Leo que el gran barítono menorquín Juan Pons cumple setenta y cinco años, la edad de mi padre. Las décadas de los treinta y los cuarenta fueron pródigas para España en voces operísticas: Plácido Domingo y José Carreras, Teresa Berganza y Monserrat Caballé, Jaume Aragall, Vicente Sardinero y Juan Pons. Si alargáramos un poco más el arco temporal, podríamos incluir nombres como los de Alfredo Kraus y Victoria de los Ángeles, Pilar Lorengar y Pedro Lavirgen, por citar a unos pocos más. Cualquier similitud con nuestra época es mera coincidencia, como lo sería también en Italia o en Francia, si nos ciñéramos a otras potencias canoras, y hay que decir que los aficionados wagnerianos también lamentan carencias similares. La imagen prima sobre la voz y la voz sobre la elegancia o el gusto. Por otra parte, la música antigua disfruta de un momento de singular esplendor.

Juan Pons fue el mejor barítono verdiano de su generación, no sólo en España. Lo conocí a principios de los noventa, en una iglesia de Nueva Jersey, donde había sido invitado por un sacerdote también menorquín, Francesc Huguet, que trabajaba de misionero para la comunidad hispana que se afincaba cerca de Newark. Huguet le pidió que cantara en misa y así lo hizo, acompañado por el pianista del Met, Kamal Khan, y la soprano palmesana Fanny Marí, la cual por aquellos años estudiaba canto en la Juilliard School of Arts de Nueva York. Después de almorzar en el sótano de la parroquia –un estofado de pollo con frijoles–, el padre Huguet nos llevó de excursión por la región, terminando en Hoboken frente al skyline de Manhattan. Dos o tres días más tarde, Juan Pons estrenaba la temporada operística anual del Metropolitan junto a Plácido Domingo –que protagonizaba Il tabarro, de Puccini– y Luciano Pavarotti –en Pagliacci, de Leoncavallo–; una velada que fue transmitida en directo por la televisión pública de Estados Unidos y que todavía hoy se encuentra fácilmente en Youtube. Creo que fue el momento de mayor prestigio internacional –indiscutido entonces– del barítono ciudadelano, cuyo canto (redondo y de gran belleza, dotado de una indudable humanidad) había despegado diez años antes, en 1980, con un Falstaff histórico en La Scala, que había trabajado musicalmente a conciencia con un director prodigioso –Lorin Maazel– y con el intendente del coliseo milanés, el maestro Siciliani.
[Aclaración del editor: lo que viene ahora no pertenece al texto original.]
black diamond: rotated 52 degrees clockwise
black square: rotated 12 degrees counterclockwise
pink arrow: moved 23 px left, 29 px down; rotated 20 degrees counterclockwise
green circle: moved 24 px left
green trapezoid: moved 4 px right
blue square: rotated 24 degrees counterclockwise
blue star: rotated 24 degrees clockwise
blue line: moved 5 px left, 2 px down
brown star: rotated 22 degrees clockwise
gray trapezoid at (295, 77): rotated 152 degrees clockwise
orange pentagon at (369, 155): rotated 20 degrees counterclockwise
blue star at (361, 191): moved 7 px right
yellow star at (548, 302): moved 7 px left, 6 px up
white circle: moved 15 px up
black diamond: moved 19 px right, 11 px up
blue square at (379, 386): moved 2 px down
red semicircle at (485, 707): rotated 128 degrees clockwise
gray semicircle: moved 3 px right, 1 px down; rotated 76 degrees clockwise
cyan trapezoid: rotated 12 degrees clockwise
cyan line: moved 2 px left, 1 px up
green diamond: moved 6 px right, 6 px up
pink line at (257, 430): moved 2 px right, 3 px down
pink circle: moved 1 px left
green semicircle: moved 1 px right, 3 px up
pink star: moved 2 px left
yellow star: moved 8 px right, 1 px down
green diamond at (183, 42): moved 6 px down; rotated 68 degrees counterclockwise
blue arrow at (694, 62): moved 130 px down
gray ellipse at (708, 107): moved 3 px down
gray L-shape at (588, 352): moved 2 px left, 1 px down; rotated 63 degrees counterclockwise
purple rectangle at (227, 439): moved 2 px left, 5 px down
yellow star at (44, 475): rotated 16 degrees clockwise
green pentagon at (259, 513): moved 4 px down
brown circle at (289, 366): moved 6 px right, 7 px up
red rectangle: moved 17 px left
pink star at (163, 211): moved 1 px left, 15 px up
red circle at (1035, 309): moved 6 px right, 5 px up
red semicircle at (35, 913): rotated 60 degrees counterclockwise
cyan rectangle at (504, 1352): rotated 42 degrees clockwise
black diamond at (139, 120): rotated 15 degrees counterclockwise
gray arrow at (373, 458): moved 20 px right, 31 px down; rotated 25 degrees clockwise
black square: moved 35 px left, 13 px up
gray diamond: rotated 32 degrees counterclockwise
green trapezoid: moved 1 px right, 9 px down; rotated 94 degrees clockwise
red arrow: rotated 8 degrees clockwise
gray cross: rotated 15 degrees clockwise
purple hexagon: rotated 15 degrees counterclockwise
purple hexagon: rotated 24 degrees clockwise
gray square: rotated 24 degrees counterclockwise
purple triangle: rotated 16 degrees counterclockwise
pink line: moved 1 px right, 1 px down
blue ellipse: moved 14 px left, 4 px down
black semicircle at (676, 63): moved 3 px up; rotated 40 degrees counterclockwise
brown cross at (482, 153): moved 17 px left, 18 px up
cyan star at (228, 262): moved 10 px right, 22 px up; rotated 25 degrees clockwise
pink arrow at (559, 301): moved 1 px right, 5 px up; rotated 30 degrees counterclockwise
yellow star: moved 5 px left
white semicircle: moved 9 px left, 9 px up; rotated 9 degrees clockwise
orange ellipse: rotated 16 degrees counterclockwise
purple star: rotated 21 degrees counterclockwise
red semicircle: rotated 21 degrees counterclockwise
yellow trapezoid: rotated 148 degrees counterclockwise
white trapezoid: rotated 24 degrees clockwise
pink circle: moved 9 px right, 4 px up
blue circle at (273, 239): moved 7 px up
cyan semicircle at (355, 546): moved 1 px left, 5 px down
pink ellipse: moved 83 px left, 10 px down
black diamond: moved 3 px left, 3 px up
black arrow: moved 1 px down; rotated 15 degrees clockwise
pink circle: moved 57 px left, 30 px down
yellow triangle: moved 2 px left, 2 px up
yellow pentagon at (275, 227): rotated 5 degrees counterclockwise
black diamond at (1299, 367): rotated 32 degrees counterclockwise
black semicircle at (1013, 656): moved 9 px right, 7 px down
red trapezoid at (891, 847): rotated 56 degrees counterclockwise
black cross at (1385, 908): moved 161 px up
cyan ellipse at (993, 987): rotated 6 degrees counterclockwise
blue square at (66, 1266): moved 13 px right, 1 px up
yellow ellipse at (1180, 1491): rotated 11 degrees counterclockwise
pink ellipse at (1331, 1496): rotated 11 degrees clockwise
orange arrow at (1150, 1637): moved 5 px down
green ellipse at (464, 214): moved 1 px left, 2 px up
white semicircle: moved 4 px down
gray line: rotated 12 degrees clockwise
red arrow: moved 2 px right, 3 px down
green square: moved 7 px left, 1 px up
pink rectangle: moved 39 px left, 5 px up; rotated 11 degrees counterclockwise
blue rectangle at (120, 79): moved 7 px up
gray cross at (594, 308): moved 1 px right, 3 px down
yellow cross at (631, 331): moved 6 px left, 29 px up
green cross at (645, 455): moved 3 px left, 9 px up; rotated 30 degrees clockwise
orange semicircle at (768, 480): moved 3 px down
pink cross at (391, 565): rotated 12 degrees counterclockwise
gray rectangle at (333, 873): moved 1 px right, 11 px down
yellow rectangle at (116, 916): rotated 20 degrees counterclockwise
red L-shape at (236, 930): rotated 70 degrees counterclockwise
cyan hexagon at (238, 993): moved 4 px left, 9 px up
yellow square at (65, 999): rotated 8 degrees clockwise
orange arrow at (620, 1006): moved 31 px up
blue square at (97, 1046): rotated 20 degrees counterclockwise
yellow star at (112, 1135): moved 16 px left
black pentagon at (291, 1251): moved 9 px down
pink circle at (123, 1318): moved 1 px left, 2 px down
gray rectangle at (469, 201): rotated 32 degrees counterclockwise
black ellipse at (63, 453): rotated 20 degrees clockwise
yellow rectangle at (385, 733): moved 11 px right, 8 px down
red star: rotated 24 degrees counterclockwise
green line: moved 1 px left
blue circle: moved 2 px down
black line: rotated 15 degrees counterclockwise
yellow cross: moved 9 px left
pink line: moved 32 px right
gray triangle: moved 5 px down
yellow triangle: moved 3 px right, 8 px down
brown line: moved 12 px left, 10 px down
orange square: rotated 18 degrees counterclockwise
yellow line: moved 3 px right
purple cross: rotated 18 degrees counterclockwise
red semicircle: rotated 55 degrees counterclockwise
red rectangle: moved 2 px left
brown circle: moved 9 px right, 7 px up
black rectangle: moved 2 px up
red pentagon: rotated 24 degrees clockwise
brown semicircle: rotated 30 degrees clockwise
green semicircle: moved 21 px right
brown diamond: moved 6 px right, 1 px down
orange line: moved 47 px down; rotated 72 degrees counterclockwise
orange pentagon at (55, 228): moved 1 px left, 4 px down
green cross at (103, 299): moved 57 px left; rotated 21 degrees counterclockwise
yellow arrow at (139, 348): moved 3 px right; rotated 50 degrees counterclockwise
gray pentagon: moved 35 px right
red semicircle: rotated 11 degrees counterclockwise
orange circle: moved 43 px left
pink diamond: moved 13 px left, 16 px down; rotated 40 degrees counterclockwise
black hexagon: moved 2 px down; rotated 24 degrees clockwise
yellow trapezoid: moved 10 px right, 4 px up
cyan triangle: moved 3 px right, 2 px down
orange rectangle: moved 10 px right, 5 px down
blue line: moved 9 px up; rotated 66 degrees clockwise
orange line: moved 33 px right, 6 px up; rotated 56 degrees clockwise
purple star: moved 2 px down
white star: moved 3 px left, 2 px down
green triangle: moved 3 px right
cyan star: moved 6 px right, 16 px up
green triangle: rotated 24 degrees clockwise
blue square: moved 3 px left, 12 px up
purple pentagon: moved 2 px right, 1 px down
Falstaff fue uno de sus grandes roles, al igual que Scarpia de Tosca, Gérard de Andrea Chénier, Giorgio Germont de La Traviata –que le escuché aquella misma temporada en el Metropolitan– y Rigoletto. Su timbrada voz, con potentes graves naturales y la velada oscuridad característica de la escuela española, se beneficiaba de una dicción extraordinariamente nítida y acentuada, diáfana y dúctil.

Pons tuvo el acierto de saberse despedir de los escenarios cuando todavía se encontraba en plenitud de facultades. Nos dejó algunos registros fonográficos memorables –pienso ahora en el Falstaff que grabó con Muti y en el bellísimo Giorgio Germont de La Traviata con Pavarotti en 1992– y muchas veladas para el recuerdo; por ejemplo, junto a Monserrat Caballé que tanto le apoyó en los inicios de su carrera. Fue sobre todo un cantante noble y artesano, que traslucía una humanidad alejada de cualquier divismo. En este sentido, ha sido –y es– un artista ejemplar. Y el mejor barítono que ha dado nuestro país en el último medio siglo.